══ MATERIAL FOR THIS EXERCISE ══
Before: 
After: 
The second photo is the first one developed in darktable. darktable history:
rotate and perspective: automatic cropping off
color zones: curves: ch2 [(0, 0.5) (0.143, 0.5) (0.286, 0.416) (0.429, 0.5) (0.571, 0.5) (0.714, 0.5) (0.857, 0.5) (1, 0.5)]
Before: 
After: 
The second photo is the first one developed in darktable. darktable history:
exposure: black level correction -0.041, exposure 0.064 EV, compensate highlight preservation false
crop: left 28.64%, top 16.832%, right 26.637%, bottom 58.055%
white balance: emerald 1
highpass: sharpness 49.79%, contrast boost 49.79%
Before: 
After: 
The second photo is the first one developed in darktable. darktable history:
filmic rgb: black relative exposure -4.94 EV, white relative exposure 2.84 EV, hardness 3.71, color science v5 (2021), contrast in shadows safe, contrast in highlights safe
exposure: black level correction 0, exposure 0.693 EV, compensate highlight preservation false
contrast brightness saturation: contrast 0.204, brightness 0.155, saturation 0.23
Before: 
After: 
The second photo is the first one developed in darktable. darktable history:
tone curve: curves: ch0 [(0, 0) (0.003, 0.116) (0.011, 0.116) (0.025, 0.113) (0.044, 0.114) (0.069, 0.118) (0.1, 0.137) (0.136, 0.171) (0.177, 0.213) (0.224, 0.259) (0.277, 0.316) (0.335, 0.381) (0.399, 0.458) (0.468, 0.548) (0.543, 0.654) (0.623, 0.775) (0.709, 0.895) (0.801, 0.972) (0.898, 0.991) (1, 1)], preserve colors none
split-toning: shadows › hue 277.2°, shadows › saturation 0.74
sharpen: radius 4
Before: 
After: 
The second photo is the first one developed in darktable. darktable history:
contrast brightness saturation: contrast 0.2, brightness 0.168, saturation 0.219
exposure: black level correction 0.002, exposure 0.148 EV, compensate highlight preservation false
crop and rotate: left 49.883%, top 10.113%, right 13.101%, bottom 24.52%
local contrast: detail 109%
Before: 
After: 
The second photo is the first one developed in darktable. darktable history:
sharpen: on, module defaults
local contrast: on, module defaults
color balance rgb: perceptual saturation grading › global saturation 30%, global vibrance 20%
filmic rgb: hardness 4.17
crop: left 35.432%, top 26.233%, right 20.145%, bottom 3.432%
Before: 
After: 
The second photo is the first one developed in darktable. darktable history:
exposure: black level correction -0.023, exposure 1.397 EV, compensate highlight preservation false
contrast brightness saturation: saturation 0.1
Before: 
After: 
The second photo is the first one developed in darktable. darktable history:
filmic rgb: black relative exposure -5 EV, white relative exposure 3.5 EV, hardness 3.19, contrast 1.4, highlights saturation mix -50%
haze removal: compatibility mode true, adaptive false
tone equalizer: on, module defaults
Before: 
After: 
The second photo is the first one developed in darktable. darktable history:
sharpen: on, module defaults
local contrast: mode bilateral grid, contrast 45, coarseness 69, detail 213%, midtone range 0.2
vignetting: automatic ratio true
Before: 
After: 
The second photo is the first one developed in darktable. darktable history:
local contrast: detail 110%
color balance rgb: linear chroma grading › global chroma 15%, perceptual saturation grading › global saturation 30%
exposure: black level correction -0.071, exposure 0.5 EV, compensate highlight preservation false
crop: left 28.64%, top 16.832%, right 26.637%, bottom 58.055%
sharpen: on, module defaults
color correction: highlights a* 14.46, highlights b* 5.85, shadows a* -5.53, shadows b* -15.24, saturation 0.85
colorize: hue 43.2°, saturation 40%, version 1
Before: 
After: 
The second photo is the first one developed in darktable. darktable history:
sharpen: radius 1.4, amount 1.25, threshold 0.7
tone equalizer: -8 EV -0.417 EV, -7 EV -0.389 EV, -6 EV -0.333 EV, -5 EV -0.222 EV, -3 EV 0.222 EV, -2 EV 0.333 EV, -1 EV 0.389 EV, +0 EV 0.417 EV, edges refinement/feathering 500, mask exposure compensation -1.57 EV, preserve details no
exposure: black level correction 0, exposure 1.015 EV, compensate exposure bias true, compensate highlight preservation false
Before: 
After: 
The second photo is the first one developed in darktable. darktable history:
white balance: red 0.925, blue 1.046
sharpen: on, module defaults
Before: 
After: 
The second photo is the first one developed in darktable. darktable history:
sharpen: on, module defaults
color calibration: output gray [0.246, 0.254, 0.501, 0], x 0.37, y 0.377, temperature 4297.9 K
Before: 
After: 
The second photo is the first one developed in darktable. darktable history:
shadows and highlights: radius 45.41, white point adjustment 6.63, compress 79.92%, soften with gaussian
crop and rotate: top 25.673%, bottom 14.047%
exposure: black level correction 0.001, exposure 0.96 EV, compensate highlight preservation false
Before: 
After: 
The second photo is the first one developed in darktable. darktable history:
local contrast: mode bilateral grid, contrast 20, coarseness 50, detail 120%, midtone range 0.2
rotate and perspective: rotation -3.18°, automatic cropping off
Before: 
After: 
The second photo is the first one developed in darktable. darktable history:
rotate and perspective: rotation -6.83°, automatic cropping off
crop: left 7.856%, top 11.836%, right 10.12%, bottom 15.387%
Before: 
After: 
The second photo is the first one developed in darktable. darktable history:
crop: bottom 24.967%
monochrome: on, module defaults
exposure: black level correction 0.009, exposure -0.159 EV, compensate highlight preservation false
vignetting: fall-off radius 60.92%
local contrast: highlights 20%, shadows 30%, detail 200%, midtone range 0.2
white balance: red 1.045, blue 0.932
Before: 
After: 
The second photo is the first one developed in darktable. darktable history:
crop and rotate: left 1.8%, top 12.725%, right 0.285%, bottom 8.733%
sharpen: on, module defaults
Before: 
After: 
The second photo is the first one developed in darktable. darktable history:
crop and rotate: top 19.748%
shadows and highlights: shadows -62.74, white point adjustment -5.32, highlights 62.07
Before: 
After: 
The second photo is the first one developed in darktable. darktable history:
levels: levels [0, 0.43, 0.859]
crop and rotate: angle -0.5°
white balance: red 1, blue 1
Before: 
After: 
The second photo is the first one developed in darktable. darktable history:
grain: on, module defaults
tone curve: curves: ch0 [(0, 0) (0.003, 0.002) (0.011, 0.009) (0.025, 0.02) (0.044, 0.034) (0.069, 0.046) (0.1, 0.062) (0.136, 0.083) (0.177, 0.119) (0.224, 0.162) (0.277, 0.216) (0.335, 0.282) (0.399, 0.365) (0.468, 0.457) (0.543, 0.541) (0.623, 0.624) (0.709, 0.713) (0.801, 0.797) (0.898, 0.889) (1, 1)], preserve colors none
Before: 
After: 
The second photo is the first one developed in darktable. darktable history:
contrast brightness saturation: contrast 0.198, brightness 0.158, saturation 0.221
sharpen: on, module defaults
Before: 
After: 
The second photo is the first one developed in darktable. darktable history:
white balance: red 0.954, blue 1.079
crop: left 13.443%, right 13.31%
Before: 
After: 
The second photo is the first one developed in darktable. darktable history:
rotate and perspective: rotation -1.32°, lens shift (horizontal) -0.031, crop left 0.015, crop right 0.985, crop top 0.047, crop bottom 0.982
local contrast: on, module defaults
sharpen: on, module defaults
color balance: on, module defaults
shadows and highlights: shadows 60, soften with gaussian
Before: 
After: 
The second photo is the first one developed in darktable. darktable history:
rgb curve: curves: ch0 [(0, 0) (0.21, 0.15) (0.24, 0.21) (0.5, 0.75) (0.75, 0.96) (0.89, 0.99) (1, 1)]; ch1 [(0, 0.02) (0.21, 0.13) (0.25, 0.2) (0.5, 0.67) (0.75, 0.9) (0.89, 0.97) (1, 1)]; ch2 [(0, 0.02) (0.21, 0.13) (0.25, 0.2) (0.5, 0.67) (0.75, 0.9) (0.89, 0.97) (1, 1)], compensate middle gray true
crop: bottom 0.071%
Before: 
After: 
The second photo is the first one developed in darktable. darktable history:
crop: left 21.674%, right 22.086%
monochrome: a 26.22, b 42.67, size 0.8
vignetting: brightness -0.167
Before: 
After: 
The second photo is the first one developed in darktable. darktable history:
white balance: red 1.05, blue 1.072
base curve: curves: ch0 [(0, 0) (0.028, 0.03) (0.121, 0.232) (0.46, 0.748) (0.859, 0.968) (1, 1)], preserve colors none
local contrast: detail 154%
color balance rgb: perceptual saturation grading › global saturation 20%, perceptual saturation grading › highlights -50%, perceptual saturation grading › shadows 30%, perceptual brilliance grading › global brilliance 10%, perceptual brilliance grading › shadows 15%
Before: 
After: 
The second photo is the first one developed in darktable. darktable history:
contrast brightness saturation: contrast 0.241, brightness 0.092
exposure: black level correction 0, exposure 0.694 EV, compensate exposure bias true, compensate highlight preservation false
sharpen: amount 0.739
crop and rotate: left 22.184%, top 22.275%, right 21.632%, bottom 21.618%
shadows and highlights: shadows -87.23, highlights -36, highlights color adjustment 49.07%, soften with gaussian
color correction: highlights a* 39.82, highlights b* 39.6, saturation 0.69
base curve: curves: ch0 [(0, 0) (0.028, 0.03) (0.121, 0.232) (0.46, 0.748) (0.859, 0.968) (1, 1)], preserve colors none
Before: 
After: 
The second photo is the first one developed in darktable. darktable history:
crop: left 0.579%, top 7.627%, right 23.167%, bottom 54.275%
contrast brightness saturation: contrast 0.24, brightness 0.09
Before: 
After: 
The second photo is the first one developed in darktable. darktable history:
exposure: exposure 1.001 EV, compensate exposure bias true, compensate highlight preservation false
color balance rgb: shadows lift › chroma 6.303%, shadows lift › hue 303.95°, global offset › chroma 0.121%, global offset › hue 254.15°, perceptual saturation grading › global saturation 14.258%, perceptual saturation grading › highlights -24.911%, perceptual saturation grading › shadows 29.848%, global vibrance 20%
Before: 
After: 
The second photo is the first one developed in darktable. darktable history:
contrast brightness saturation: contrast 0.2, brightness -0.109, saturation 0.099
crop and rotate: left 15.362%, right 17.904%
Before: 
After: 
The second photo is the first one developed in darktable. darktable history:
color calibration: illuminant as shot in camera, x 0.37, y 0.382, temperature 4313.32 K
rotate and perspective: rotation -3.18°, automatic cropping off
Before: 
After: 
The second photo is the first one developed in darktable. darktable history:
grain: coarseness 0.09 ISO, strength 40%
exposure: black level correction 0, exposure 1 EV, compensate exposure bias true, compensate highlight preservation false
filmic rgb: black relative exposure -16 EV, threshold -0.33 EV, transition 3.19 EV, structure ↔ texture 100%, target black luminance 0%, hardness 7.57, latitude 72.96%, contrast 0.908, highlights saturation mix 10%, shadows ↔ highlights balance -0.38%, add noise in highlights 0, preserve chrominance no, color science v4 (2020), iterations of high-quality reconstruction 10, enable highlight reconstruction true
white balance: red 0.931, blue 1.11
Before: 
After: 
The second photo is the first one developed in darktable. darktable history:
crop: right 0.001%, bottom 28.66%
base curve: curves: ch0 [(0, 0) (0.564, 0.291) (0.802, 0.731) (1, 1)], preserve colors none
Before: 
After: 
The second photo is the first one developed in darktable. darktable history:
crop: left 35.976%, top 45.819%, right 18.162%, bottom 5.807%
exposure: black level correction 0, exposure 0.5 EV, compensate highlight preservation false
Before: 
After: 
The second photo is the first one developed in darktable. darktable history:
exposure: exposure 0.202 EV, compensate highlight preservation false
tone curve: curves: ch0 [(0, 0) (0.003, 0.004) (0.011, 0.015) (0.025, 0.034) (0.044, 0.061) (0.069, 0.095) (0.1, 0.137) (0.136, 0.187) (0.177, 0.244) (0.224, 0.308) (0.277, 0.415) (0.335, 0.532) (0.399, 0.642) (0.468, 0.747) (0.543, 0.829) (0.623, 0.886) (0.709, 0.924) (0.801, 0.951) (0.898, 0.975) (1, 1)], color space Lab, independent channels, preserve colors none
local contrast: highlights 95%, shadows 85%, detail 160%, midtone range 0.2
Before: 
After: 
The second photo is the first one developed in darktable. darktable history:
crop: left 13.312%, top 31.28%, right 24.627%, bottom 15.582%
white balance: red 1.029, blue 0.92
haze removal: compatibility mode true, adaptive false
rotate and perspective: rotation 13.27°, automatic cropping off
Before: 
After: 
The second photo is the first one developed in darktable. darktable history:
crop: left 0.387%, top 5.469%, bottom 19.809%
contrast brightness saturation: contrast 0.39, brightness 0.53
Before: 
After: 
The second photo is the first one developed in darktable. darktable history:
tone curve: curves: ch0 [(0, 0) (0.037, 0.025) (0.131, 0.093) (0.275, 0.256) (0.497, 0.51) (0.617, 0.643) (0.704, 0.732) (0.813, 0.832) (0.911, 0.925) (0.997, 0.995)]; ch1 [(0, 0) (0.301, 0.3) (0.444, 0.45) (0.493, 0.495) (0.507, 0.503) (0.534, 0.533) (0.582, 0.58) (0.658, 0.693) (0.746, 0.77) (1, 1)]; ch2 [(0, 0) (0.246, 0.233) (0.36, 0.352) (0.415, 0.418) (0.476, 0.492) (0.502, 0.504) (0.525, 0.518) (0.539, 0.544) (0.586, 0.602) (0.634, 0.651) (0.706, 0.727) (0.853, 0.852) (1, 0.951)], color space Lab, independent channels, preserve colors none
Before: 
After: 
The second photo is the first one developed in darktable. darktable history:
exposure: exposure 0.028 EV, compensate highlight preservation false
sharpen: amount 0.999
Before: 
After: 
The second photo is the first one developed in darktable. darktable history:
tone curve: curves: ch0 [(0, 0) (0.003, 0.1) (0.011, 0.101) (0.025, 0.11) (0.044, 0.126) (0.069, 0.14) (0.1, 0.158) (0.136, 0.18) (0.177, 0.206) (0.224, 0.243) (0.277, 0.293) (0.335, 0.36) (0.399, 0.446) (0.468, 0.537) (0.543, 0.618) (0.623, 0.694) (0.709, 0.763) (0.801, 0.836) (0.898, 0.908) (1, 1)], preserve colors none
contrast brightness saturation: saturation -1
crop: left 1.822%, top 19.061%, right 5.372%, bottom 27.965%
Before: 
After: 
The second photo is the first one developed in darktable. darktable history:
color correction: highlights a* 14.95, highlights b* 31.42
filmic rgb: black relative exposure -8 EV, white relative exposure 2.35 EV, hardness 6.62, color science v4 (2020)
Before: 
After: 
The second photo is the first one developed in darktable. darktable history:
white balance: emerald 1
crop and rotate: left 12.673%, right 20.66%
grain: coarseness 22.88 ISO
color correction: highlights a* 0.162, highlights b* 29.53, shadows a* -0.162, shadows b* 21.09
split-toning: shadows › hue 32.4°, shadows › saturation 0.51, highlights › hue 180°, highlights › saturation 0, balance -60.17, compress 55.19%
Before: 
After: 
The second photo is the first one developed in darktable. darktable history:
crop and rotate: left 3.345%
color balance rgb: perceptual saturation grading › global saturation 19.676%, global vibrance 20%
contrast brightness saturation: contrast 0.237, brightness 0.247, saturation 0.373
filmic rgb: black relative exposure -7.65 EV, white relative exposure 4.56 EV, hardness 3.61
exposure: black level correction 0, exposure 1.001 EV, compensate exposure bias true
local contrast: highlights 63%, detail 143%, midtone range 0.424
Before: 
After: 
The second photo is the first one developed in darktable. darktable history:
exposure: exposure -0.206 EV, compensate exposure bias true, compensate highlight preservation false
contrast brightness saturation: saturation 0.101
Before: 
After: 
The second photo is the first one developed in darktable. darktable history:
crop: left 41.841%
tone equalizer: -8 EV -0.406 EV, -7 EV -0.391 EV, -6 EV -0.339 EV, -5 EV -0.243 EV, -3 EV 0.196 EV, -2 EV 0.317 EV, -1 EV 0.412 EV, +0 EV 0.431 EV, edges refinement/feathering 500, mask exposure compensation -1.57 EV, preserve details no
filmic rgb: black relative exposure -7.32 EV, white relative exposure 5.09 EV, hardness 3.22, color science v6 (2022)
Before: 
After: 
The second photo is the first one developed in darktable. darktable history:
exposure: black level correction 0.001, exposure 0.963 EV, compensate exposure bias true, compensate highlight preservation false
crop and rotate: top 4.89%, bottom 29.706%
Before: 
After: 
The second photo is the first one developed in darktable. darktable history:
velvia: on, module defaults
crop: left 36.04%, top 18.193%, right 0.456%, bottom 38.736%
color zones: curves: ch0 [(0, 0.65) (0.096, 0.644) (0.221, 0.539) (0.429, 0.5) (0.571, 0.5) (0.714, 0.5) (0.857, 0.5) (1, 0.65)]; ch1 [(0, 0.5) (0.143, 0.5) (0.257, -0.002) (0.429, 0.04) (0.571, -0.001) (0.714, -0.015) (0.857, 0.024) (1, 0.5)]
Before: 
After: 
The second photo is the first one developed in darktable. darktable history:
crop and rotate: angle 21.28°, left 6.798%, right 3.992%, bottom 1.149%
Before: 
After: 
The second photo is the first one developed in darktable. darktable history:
═══
> _THE TASK_
Copy out the data word for word, starting at its first line and ending at the line containing "highpass: sharpness 49.79%, contrast", including both of those lines.

> _SOLUTION_
Before: 
After: 
The second photo is the first one developed in darktable. darktable history:
rotate and perspective: automatic cropping off
color zones: curves: ch2 [(0, 0.5) (0.143, 0.5) (0.286, 0.416) (0.429, 0.5) (0.571, 0.5) (0.714, 0.5) (0.857, 0.5) (1, 0.5)]
Before: 
After: 
The second photo is the first one developed in darktable. darktable history:
exposure: black level correction -0.041, exposure 0.064 EV, compensate highlight preservation false
crop: left 28.64%, top 16.832%, right 26.637%, bottom 58.055%
white balance: emerald 1
highpass: sharpness 49.79%, contrast boost 49.79%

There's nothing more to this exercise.